● Given material
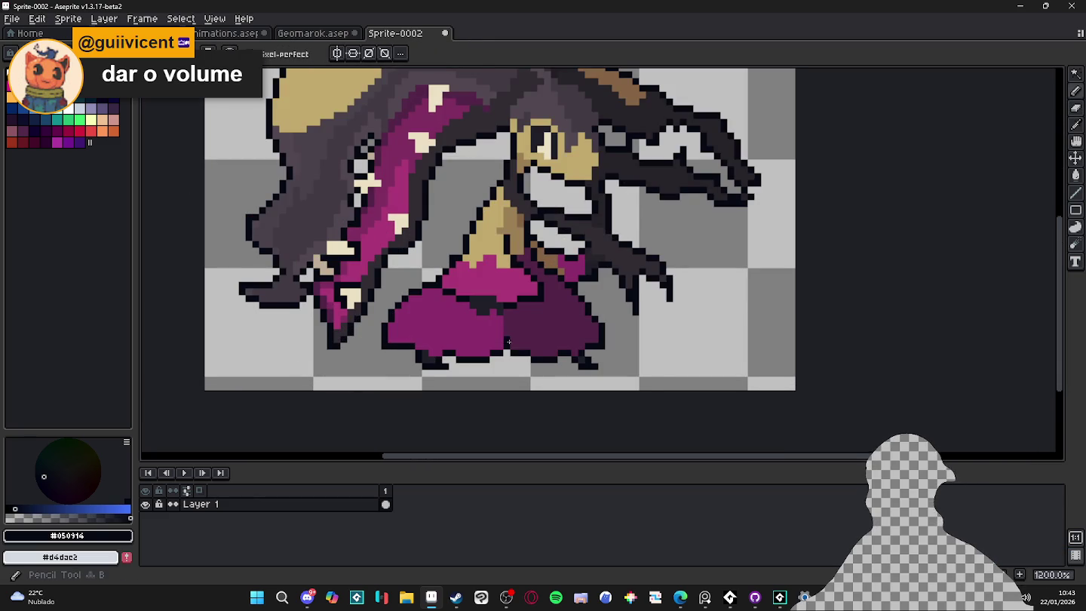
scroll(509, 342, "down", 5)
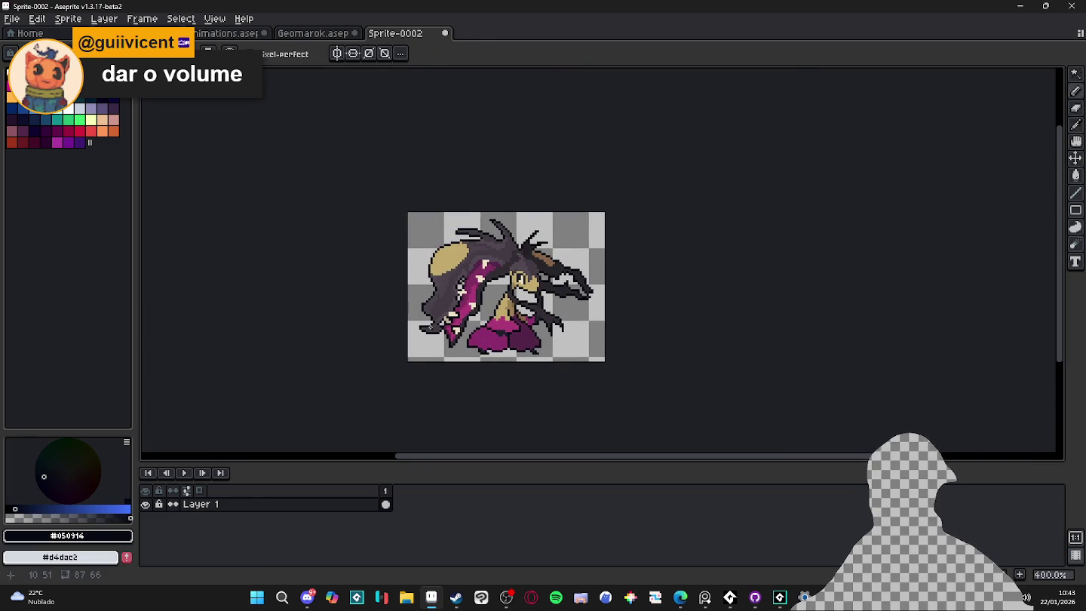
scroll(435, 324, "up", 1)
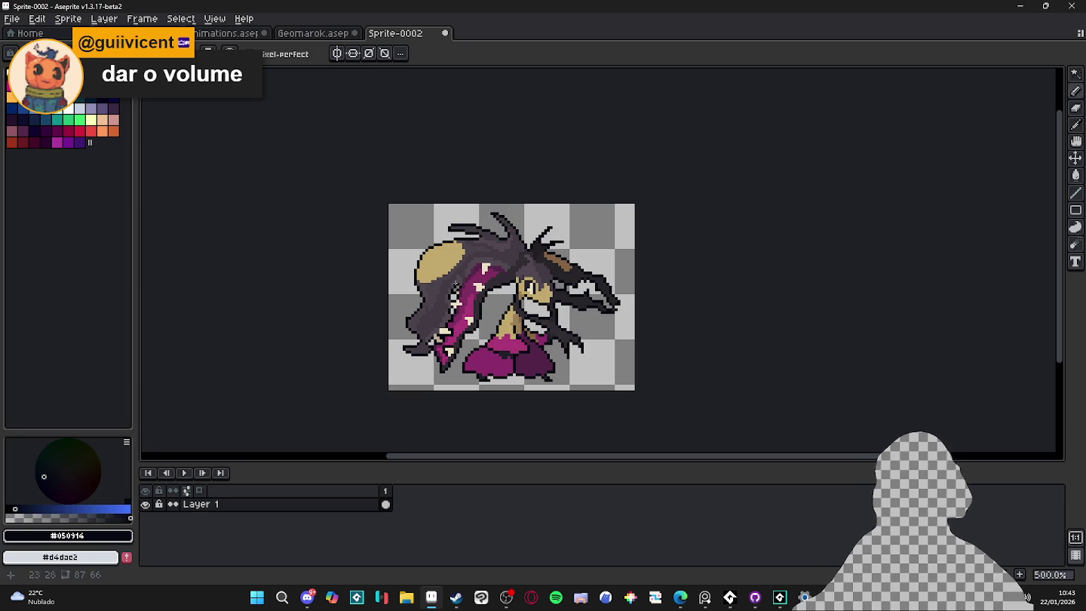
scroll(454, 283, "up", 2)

● Your task
Copy the data exactly. Pictures do not belong in the copy.

● Final answer
scroll(509, 342, "down", 5)
scroll(435, 324, "up", 1)
scroll(454, 283, "up", 2)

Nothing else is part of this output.